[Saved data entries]
________________________________________

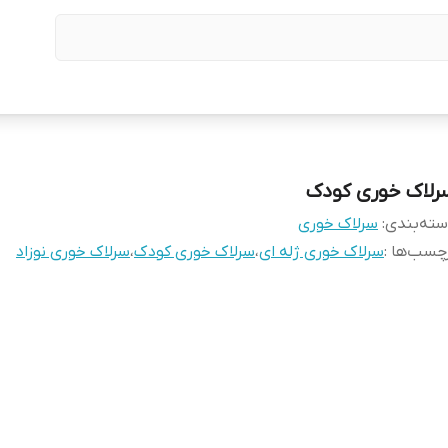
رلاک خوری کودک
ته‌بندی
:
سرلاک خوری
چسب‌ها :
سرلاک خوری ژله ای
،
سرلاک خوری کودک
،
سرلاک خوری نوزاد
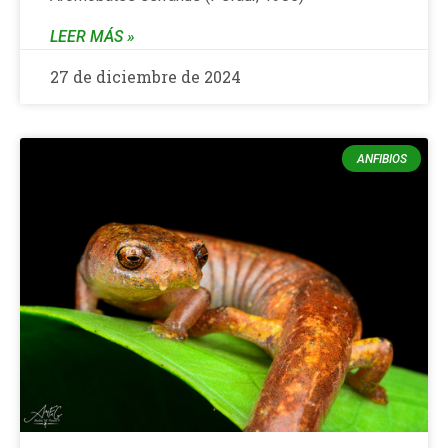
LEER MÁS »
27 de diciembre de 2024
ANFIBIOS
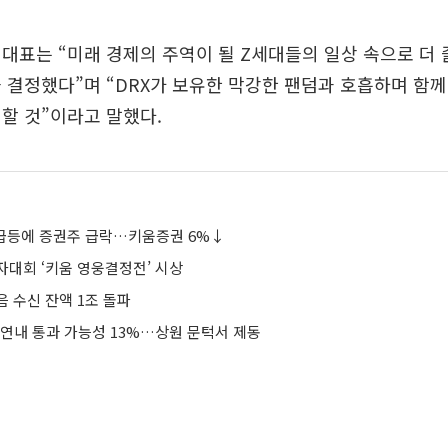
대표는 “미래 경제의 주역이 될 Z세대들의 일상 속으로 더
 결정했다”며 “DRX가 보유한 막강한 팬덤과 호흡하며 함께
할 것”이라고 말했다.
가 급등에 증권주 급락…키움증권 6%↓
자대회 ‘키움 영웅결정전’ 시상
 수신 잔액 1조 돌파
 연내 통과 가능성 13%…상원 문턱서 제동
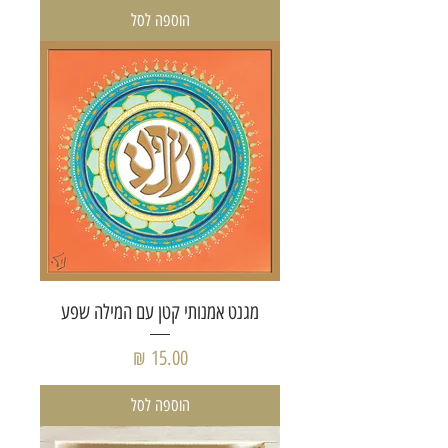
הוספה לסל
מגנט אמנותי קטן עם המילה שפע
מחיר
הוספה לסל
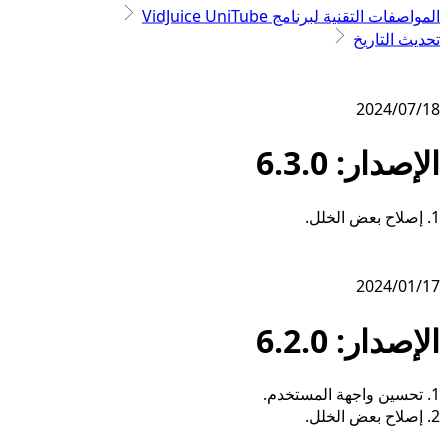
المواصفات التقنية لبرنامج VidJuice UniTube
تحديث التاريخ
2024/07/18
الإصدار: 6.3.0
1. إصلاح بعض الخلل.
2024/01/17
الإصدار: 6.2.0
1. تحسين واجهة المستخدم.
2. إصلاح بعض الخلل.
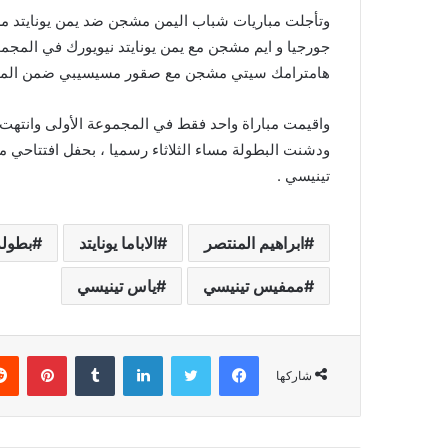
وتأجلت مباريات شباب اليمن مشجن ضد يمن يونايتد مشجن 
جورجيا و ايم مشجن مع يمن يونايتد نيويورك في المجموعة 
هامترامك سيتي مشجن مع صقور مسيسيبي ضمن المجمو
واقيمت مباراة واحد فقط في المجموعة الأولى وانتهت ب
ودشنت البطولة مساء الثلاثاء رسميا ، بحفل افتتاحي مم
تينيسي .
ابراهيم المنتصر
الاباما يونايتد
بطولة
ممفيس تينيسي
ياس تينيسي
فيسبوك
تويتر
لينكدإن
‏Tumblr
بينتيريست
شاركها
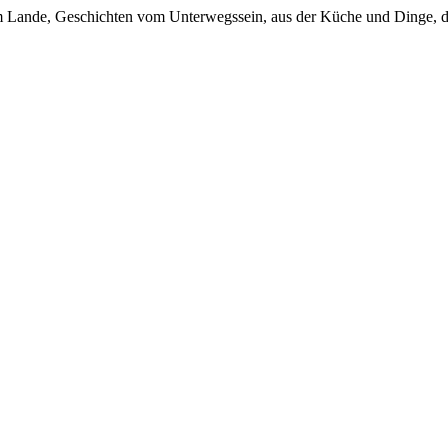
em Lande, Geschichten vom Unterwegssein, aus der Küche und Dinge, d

________________________________________

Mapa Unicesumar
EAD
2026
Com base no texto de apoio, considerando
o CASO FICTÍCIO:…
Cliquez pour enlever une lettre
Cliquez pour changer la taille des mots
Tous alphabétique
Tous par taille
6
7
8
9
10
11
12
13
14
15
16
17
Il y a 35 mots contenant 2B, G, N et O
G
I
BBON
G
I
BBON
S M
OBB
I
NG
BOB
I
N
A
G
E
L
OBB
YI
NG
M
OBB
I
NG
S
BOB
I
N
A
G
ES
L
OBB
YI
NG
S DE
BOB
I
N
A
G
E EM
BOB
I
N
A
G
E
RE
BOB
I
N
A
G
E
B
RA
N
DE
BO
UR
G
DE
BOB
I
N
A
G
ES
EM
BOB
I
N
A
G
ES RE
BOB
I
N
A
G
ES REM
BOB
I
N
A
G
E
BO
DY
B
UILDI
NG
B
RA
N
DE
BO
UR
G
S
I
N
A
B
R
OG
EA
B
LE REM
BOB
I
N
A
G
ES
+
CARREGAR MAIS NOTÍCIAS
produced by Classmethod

________________________________________

• _Exercise goal_:
Every line above with the word "خوری" belongs in the answer, copied as written.

• _Solution for this task_:
رلاک خوری کودک
سرلاک خوری
سرلاک خوری ژله ای
سرلاک خوری کودک
سرلاک خوری نوزاد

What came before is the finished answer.